▸ **The task**
Change every "industry" in the items below to "sector" and reproduce their text with nothing else altered. Omit the pictures.

▸ **Entries shown**
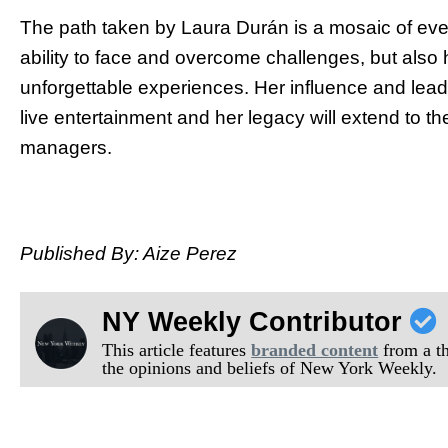
The path taken by Laura Durán is a mosaic of event
ability to face and overcome challenges, but also
unforgettable experiences. Her influence and leade
live entertainment and her legacy will extend to t
managers.
Published By: Aize Perez
NY Weekly Contributor
This article features
branded content
from a thi
the opinions and beliefs of New York Weekly.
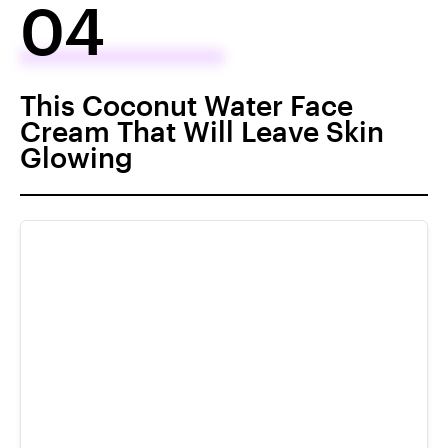
04
This Coconut Water Face
Cream That Will Leave Skin
Glowing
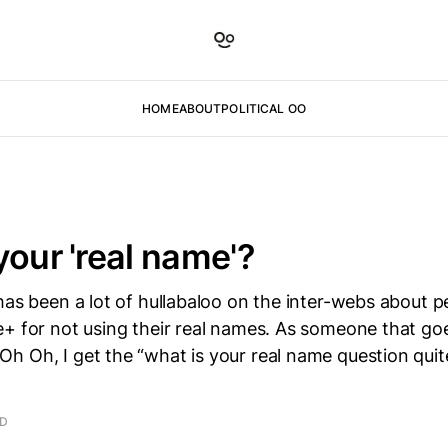
HOME
ABOUT
POLITICAL OO
your 'real name'?
has been a lot of hullabaloo on the inter-webs about p
e+ for not using their real names. As someone that g
 Oh, I get the “what is your real name question quite
n
AD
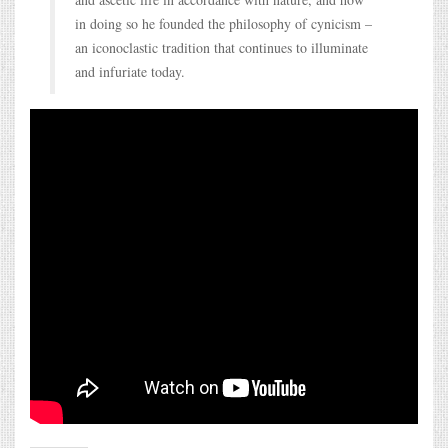
in doing so he founded the philosophy of cynicism –
an iconoclastic tradition that continues to illuminate
and infuriate today.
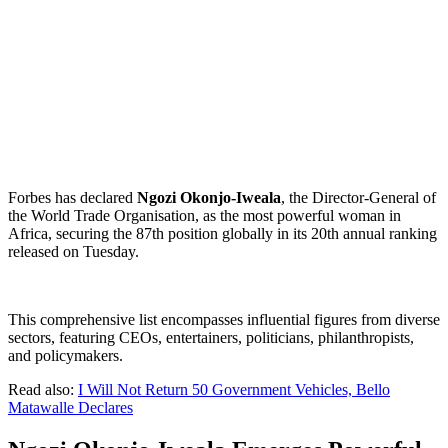
Forbes has declared
Ngozi Okonjo-Iweala
, the Director-General of
the World Trade Organisation, as the most powerful woman in
Africa, securing the 87th position globally in its 20th annual ranking
released on Tuesday.
This comprehensive list encompasses influential figures from diverse
sectors, featuring CEOs, entertainers, politicians, philanthropists,
and policymakers.
Read also:
I Will Not Return 50 Government Vehicles, Bello
Matawalle Declares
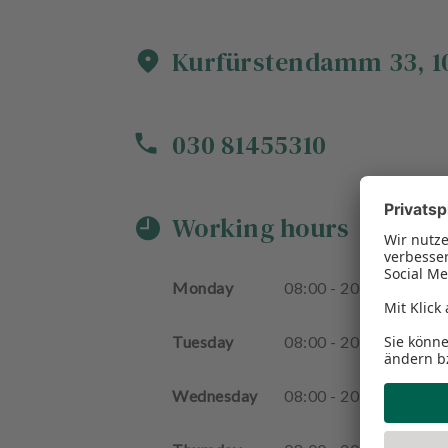
Kurfürstendamm
33
,
1
030 81455310
Working hours
Monday
08
:
00
-
20
:
00
Tuesday
08
:
00
-
20
:
00
Wednesday
08
:
00
-
20
:
00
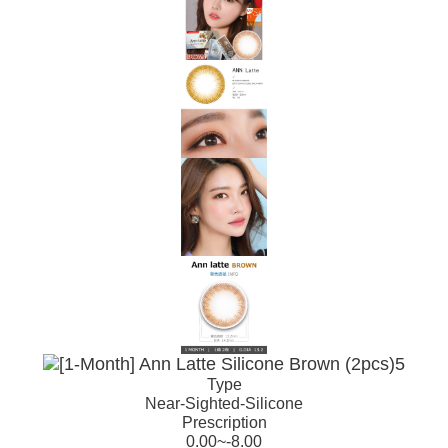
Type
Near-Sighted-Silicone
Prescription
0.00~-8.00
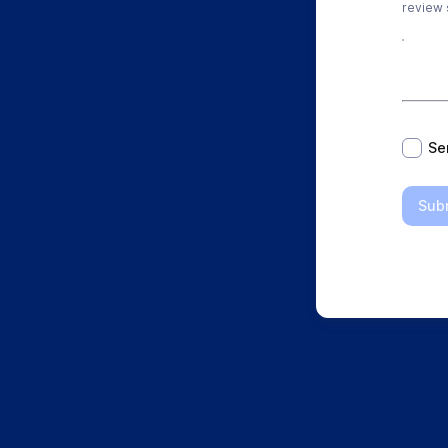
review s
*
Se
Sub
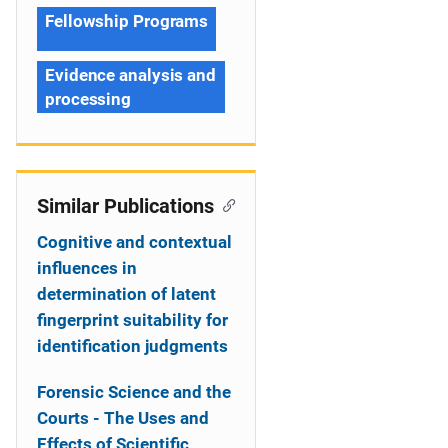
Fellowship Programs
Evidence analysis and
processing
Similar Publications
Cognitive and contextual
influences in
determination of latent
fingerprint suitability for
identification judgments
Forensic Science and the
Courts - The Uses and
Effects of Scientific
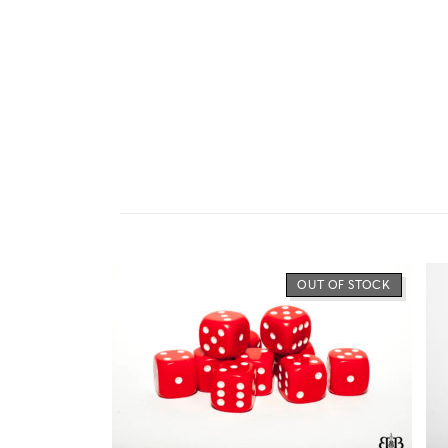
OUT OF STOCK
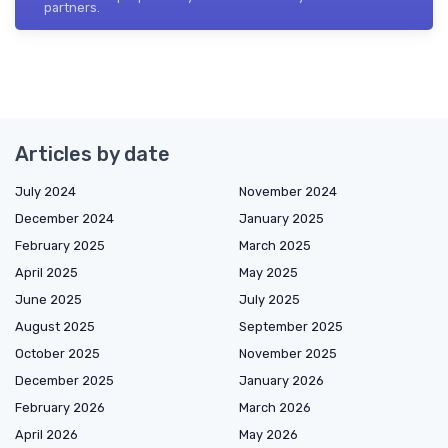
partners.
Articles by date
July 2024
November 2024
December 2024
January 2025
February 2025
March 2025
April 2025
May 2025
June 2025
July 2025
August 2025
September 2025
October 2025
November 2025
December 2025
January 2026
February 2026
March 2026
April 2026
May 2026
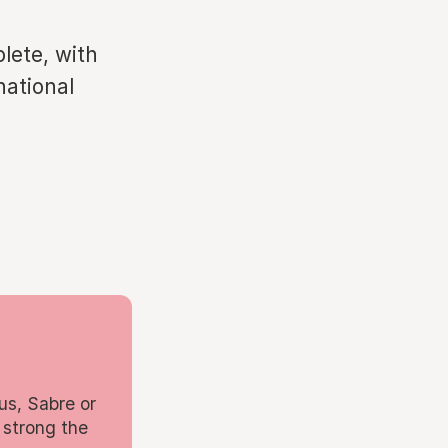
lete, with
national
us, Sabre or
 strong the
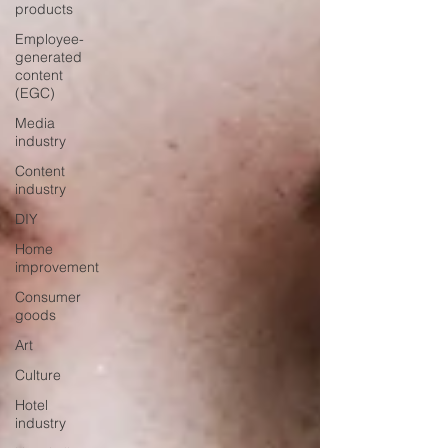
products
Employee-
generated
content
(EGC)
Media
industry
Content
industry
DIY
Home
improvement
Consumer
goods
Art
Culture
Hotel
industry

▸ **Response**
The path taken by Laura Durán is a mosaic of event
ability to face and overcome challenges, but also
unforgettable experiences. Her influence and leade
live entertainment and her legacy will extend to t
managers.
Published By: Aize Perez
NY Weekly Contributor
This article features
branded content
from a thi
the opinions and beliefs of New York Weekly.
04
This Coconut Water Face
Cream That Will Leave Skin
Glowing
HOME
ABOUT
POLITICAL OO
your 'real name'?
has been a lot of hullabaloo on the inter-webs about p
e+ for not using their real names. As someone that g
 Oh, I get the “what is your real name question quite
n
AD
in doing so he founded the philosophy of cynicism –
an iconoclastic tradition that continues to illuminate
and infuriate today.
Forbes has declared
Ngozi Okonjo-Iweala
, the Director-General of
the World Trade Organisation, as the most powerful woman in
Africa, securing the 87th position globally in its 20th annual ranking
released on Tuesday.
This comprehensive list encompasses influential figures from diverse
sectors, featuring CEOs, entertainers, politicians, philanthropists,
and policymakers.
Read also:
I Will Not Return 50 Government Vehicles, Bello
Matawalle Declares
Kurfürstendamm
33
,
1
030 81455310
Working hours
Monday
08
:
00
-
20
:
00
Tuesday
08
:
00
-
20
:
00
Wednesday
08
:
00
-
20
:
00
Type
Near-Sighted-Silicone
Prescription
0.00~-8.00
review s
*
Se
Sub
Fellowship Programs
Evidence analysis and
processing
Similar Publications
Cognitive and contextual
influences in
determination of latent
fingerprint suitability for
identification judgments
Forensic Science and the
Courts - The Uses and
Effects of Scientific
OUT OF STOCK
partners.
Articles by date
July 2024
November 2024
December 2024
January 2025
February 2025
March 2025
April 2025
May 2025
June 2025
July 2025
August 2025
September 2025
October 2025
November 2025
December 2025
January 2026
February 2026
March 2026
April 2026
May 2026
lete, with
national
us, Sabre or
 strong the
products
Employee-
generated
content
(EGC)
Media
sector
Content
sector
DIY
Home
improvement
Consumer
goods
Art
Culture
Hotel
sector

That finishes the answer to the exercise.